Certes, tel que le dispositif a été voté,
la mise en oeuvre de cette mesure est très encadrée. À
titre personnel, j'aurais souhaité qu'elle soit élargie, mais
elle n'en reste pas moins inscrite dans notre code pénal, soulignons-le,
ce qui constitue une avancée considérable. Il s'agit d'un premier
pas important vers une application plus effective de ce principe. C'est
pourquoi je me félicite que notre assemblée engage notre pays sur
la voie de la compétence universelle.
La navette parlementaire permettra sans doute de
réfléchir plus avant sur les nuances sémantiques et
d'éclairer le choix entre les verbes « se trouver »,
« résider », assortis ou non de l'adverbe
« habituellement » ...
M. Patrice
Gélard, rapporteur. J'émets les plus
grandes réserves !
Mme Catherine
Morin-Desailly. En tout état de cause, je voulais
souligner cette avancée notable.
Dans l'ordre mondial actuel, et compte tenu des
évolutions du contexte international, alors que les frontières
n'ont plus le même sens qu'au siècle dernier, l'existence de cette
justice pénale internationale est une absolue
nécessité.
C'est pour cette raison, vous l'aurez compris, que le groupe
de l'Union centriste-UDF votera ce projet de loi. (Applaudissements
sur les travées de l'UC-UDF et de l'UMP.)
M. le
président. La parole est à M. Robert
Badinter, pour explication de vote.
M. Robert
Badinter. J'ai entendu de la part de Mmes Borvo
Cohen-Seat et Morin-Desailly des propos que je salue.

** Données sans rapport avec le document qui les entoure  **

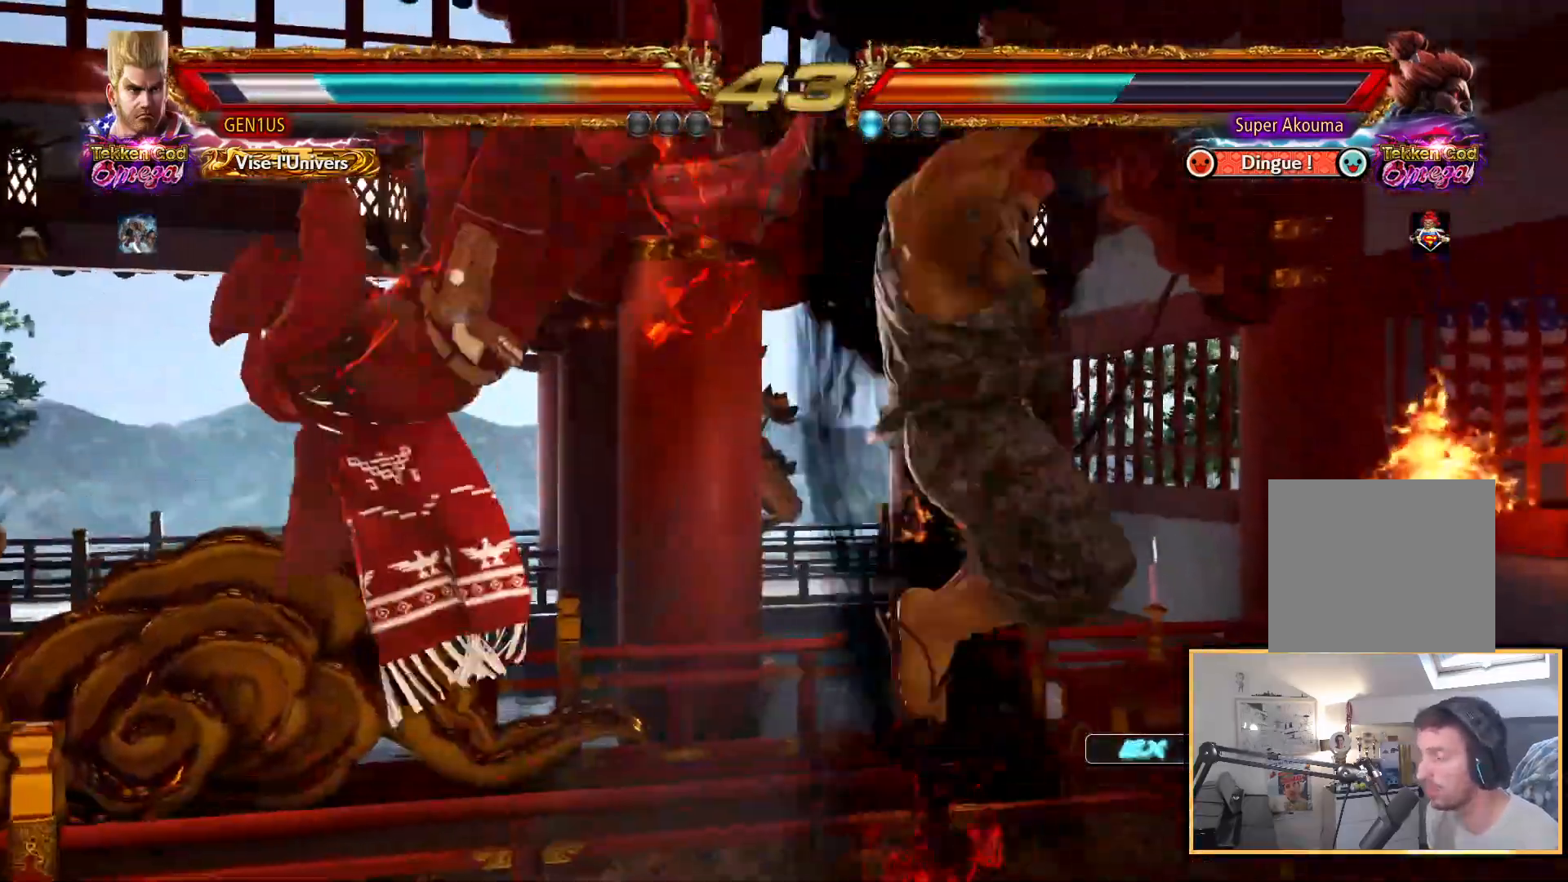
{"buttons": [], "left_stick": "up", "right_stick": "up", "events": []}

Le groupe socialiste votera ce texte, bien entendu ! Il
s'agit pour nous de l'aboutissement d'une si longue marche et de tant
d'efforts... Je sais, pour les avoir partagées, combien les luttes des
organisations non gouvernementales, de toutes les organisations
défendant les droits de l'homme, tendaient à ce que soit
créé, au-delà d'une juridiction pénale
internationale, un système juridictionnel qui permette enfin de mettre
un terme à l'impunité révoltante des criminels contre
l'humanité.
J'ai cru, ce matin, que nous étions allés
jusqu'où nous pouvions espérer ; ce soir, la
frilosité nous a fait revenir en arrière.
M. Jean-Jacques
Hyest, président de la commission des lois. Il
s'agit d'une nuance !
M. Robert
Badinter. Il est bon, et nécessaire, que la France
mette aujourd'hui un terme à ses réserves concernant la poursuite
des auteurs de crimes de guerre. Nous ne nous sommes pas beaucoup
pressés à cet égard ; nous aurons attendu le dernier
moment, ou presque. Il fallait que ce soit fait.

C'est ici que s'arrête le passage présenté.